Didn’t even leave a forwarding address.

Friends visit, too. I’ve had folks who said they’d last seen me when I hit ‘em with a dodgeball during kindergarten recess stay for a week. Once, a guy I’d sued showed up. Said he wanted clarification of the settlement agreement’s release language. He stayed a month.

But with the pool guy my wife murdered rotting next to my neighbor’s driveway, we have to be a bit careful when visitors come to the premises. We tell ‘em that the yard adjoining ours is full of scorpions ― you know, the man-eating ones. If they’re still curious, either my wife or I will follow, and we’ll be carrying a shovel. Shovelsaurus Rex. A big old spade, heavy, with sharpened edges. When my wife and I talk three-way, the only swinging we’re doing is with Rex. Clubbing, dicing or digging: Shovelsaurus Rex has no peer.

Usually we distract our visitors by taking them somewhere else, like for instance, the Sonoran Desert Museum, Arizona’s second leading tourist attraction. But that’s been a bit on-and-off this year ever since a wild javelina strolled past the bronze ones at the museum’s entrance and bit a paying customer. Worse yet, the customer’s wife saw the javelina coming and fainted. She said later she’d heard Benny Hinn was in town and figured he’d performed a miracle. She’s still kneeling at the entrance. Meanwhile, anxious attendants are searching for the pig. Since the museum uses invisible fencing, it’s near impossible to determine what’s captured and what’s hunting.

Tombstone’s a good distraction, and it’s got special advantages. Lots of OK Corral re-enactments. So if one needs or wants to shoot somebody, there’s covering fire. Just pretend to be part of the act. Slap a few backs, spit some tobaccy, and walk away. I always wear cowboy gear to Tombstone.

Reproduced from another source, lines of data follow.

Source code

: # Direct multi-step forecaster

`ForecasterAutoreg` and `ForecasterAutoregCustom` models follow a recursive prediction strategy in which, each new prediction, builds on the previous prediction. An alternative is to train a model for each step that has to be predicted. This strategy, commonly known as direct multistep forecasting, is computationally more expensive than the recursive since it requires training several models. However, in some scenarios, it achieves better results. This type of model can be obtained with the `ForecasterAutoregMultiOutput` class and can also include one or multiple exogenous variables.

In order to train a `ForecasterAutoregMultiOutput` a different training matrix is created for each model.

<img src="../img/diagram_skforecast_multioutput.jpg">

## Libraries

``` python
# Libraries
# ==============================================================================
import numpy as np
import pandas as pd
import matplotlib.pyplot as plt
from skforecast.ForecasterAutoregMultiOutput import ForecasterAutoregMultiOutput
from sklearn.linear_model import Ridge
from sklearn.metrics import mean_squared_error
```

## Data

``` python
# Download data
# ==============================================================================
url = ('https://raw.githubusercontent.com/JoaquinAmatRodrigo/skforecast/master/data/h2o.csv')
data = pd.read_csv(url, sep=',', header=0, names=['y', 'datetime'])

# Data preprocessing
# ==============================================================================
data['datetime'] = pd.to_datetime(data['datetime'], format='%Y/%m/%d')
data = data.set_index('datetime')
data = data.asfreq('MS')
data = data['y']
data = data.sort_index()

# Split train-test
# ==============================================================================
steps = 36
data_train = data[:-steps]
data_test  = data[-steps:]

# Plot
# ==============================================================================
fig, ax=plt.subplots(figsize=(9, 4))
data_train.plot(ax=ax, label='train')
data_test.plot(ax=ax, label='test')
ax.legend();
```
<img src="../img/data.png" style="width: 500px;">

Boy scout motto: Be prepared.

Same with Old Tucson, just down the road from the Desert Museum. Old Tucson is a movie studio, where Tombstone, 3:10 To Yuma, and hundreds of other movies have been shot. The gun blasts there provide good cover, too, and you may get paid for shooting someone.

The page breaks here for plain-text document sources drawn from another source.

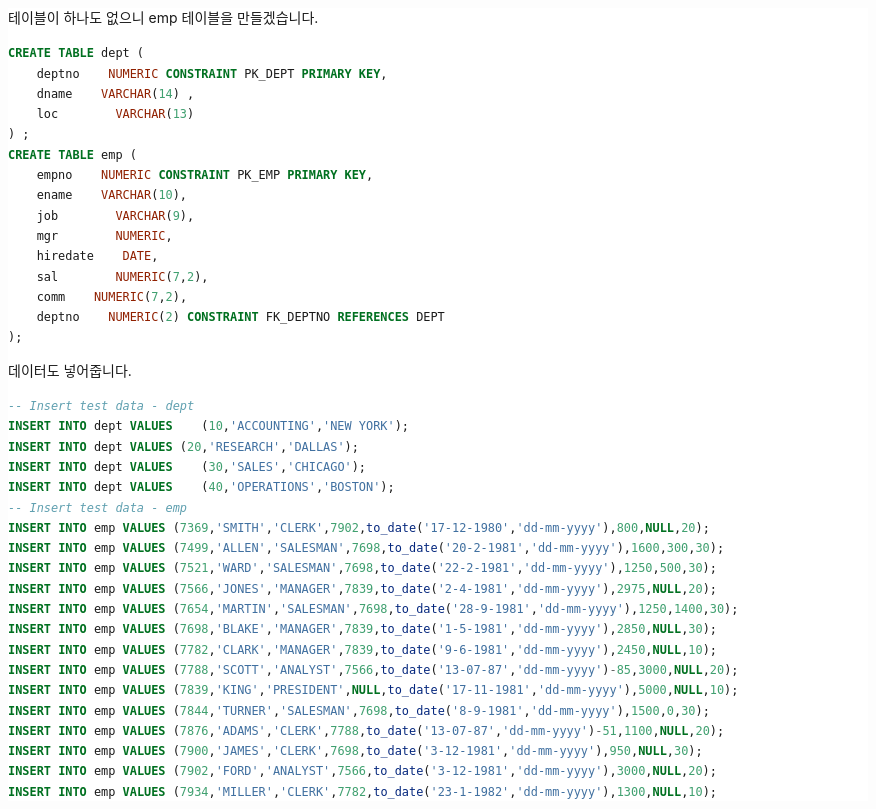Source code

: 

테이블이 하나도 없으니 emp 테이블을 만들겠습니다.

```sql
CREATE TABLE dept (
    deptno    NUMERIC CONSTRAINT PK_DEPT PRIMARY KEY,
    dname    VARCHAR(14) ,
    loc        VARCHAR(13) 
) ;
CREATE TABLE emp (
    empno    NUMERIC CONSTRAINT PK_EMP PRIMARY KEY,
    ename    VARCHAR(10),
    job        VARCHAR(9),
    mgr        NUMERIC,
    hiredate    DATE,
    sal        NUMERIC(7,2),
    comm    NUMERIC(7,2),
    deptno    NUMERIC(2) CONSTRAINT FK_DEPTNO REFERENCES DEPT 
);
```



데이터도 넣어줍니다.

```sql
-- Insert test data - dept
INSERT INTO dept VALUES    (10,'ACCOUNTING','NEW YORK');
INSERT INTO dept VALUES (20,'RESEARCH','DALLAS');
INSERT INTO dept VALUES    (30,'SALES','CHICAGO');
INSERT INTO dept VALUES    (40,'OPERATIONS','BOSTON');
-- Insert test data - emp
INSERT INTO emp VALUES (7369,'SMITH','CLERK',7902,to_date('17-12-1980','dd-mm-yyyy'),800,NULL,20);
INSERT INTO emp VALUES (7499,'ALLEN','SALESMAN',7698,to_date('20-2-1981','dd-mm-yyyy'),1600,300,30);
INSERT INTO emp VALUES (7521,'WARD','SALESMAN',7698,to_date('22-2-1981','dd-mm-yyyy'),1250,500,30);
INSERT INTO emp VALUES (7566,'JONES','MANAGER',7839,to_date('2-4-1981','dd-mm-yyyy'),2975,NULL,20);
INSERT INTO emp VALUES (7654,'MARTIN','SALESMAN',7698,to_date('28-9-1981','dd-mm-yyyy'),1250,1400,30);
INSERT INTO emp VALUES (7698,'BLAKE','MANAGER',7839,to_date('1-5-1981','dd-mm-yyyy'),2850,NULL,30);
INSERT INTO emp VALUES (7782,'CLARK','MANAGER',7839,to_date('9-6-1981','dd-mm-yyyy'),2450,NULL,10);
INSERT INTO emp VALUES (7788,'SCOTT','ANALYST',7566,to_date('13-07-87','dd-mm-yyyy')-85,3000,NULL,20);
INSERT INTO emp VALUES (7839,'KING','PRESIDENT',NULL,to_date('17-11-1981','dd-mm-yyyy'),5000,NULL,10);
INSERT INTO emp VALUES (7844,'TURNER','SALESMAN',7698,to_date('8-9-1981','dd-mm-yyyy'),1500,0,30);
INSERT INTO emp VALUES (7876,'ADAMS','CLERK',7788,to_date('13-07-87','dd-mm-yyyy')-51,1100,NULL,20);
INSERT INTO emp VALUES (7900,'JAMES','CLERK',7698,to_date('3-12-1981','dd-mm-yyyy'),950,NULL,30);
INSERT INTO emp VALUES (7902,'FORD','ANALYST',7566,to_date('3-12-1981','dd-mm-yyyy'),3000,NULL,20);
INSERT INTO emp VALUES (7934,'MILLER','CLERK',7782,to_date('23-1-1982','dd-mm-yyyy'),1300,NULL,10);
```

Need I say that Shovelsaurus Rex travels with us in the Tahoe? I wanted to strap Rex on as a hood ornament, but the wife vetoed the idea. No sense of humor at all. Instead, Rex rides on top. The Tahoe’s so big, the shovel’s only visible to bridge-jumpers.

Of course Spring is visiting season too, but Spring’s second to Fall for most folks. People from Wisconsin and Minnesota like to come in Spring, because they want to feel their feet again. But most other visitors prefer autumn, perhaps because they want their neighbors to rake their leaves.

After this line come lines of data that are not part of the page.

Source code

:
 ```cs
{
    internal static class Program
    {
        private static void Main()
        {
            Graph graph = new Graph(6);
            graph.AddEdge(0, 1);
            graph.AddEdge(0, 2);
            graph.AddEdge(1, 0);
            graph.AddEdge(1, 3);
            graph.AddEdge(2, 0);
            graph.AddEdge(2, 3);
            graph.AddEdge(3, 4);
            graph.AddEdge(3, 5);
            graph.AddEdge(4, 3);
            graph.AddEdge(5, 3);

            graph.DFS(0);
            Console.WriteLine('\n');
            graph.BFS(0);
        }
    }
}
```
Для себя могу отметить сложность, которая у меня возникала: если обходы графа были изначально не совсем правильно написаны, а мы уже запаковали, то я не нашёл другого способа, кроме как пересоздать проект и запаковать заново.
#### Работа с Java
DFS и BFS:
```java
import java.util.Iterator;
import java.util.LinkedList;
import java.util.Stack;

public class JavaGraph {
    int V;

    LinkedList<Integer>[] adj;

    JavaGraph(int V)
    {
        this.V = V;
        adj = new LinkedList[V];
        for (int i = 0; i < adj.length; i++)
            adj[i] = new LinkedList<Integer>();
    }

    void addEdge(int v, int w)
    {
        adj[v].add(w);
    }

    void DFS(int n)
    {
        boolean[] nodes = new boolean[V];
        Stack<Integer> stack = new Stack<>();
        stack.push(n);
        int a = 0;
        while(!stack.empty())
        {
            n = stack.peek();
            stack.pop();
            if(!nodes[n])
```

Having visitors means a lot of work, or at least my wife says so. But I came up with a plan. We don’t exactly run a B&B; we just charge for use of the restrooms. We use a graduated scale, the more our guests drink, the more we charge for the bathroom.

Sorta Pay As You Go.

Some guys try to cheat ― you can probably guess how ― but I’ve got a fix for that. I set up robo-rattlers outside every door. They’re not snakes at all; rather, they’re little radios that play a rattling sound. I’ve got ‘em hooked into Radio Shack motion sensors. One trip outside at night, and cheaters pay up. During the day, there’s not so much a problem. As you know if you read this blog regularly, my wife wears a machete. Twirling her blade like a baton, her soft words “Not in my yard” seem to carry extra meaning.

So please come visit this Fall. Watered down margaritas are on us.